Por la mañana antes de salir y al descuido, cogió el documento a nombre de su hermana, vigilando que nadie la siguiera, rescató las monedas debajo de las piedras en el solar cercano. Era día de mercadillo, merodeando por los puestos se compró ropa nueva, zapatos, ropa interior, colonia barata, champú, una toalla y un bolso. Se lavó en la fuente al final del mercado, a esas horas apenas había clientes que fisgaran sus movimientos, salvo algún feriante lascivo que observaba, pero ocupado con la colocación de su puesto ni se acercó. El agua fría le sirvió para despertar todos sus sentidos y casi volando apareció en la escuela de modelos. Esta vez la mujer al abrir le sonrió. Mucho rato estuvieron hablando pues no paraba de preguntar e interesarse en cómo iba a ser su aprendizaje, cuanto le costaría y el tiempo que le llevaría.

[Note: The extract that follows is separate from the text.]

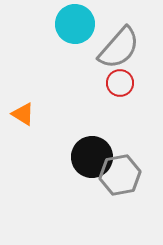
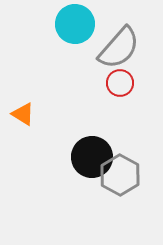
gray hexagon: rotated 21 degrees counterclockwise
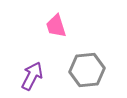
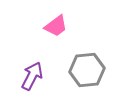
pink trapezoid: rotated 110 degrees counterclockwise
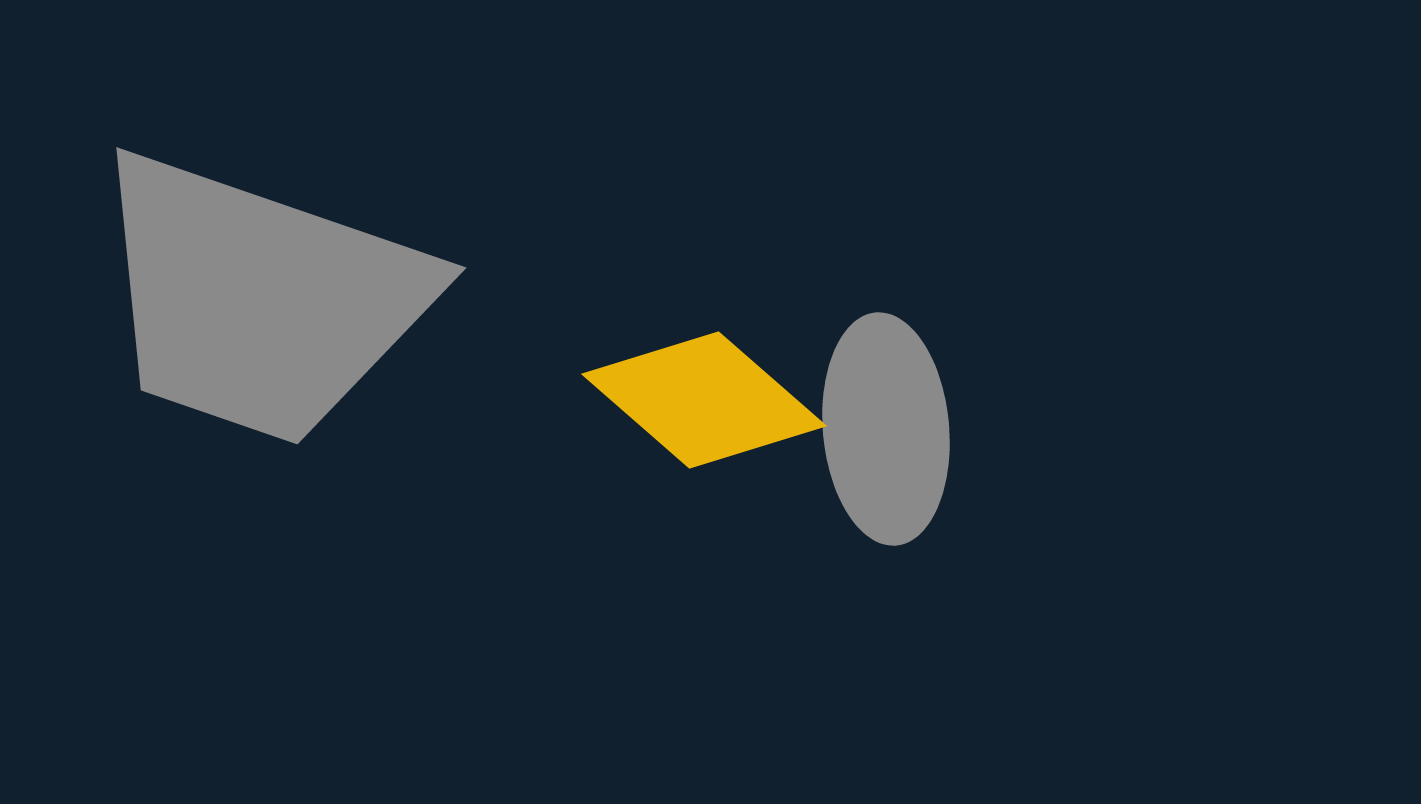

De eso hacía ya quince años, su nombre dejó de ser Tina para ser Mariska, primero fue Madrid y Barcelona, luego París, Roma, Milán, hasta dieron el salto a New York, los grandes modistos se la rifaban y su mentora en el mundo de la moda nunca la dejó, le tomó tal afecto que la llevó de la mano por medio mundo y ambas se enriquecieron del mutuo trabajo. Finalmente habían regresado a la ciudad de donde partieron, Mariska estaba harta de pasar hambre, los creadores de moda sólo piden chicas escuálidas y larguiruchas, para ella eso no fue un gran cambio, pero la fruta y verduras le gustaban tanto que cuando no tenía desfile no paraba de comerlas. Estaban decididas a retomar la escuela y una agencia de moda, eran expertas en el mundo de las pasarelas, y conocía de sobra donde encontrar chicas escuálidas por el hambre, hambre que seguirían pasando aunque fuesen ricas.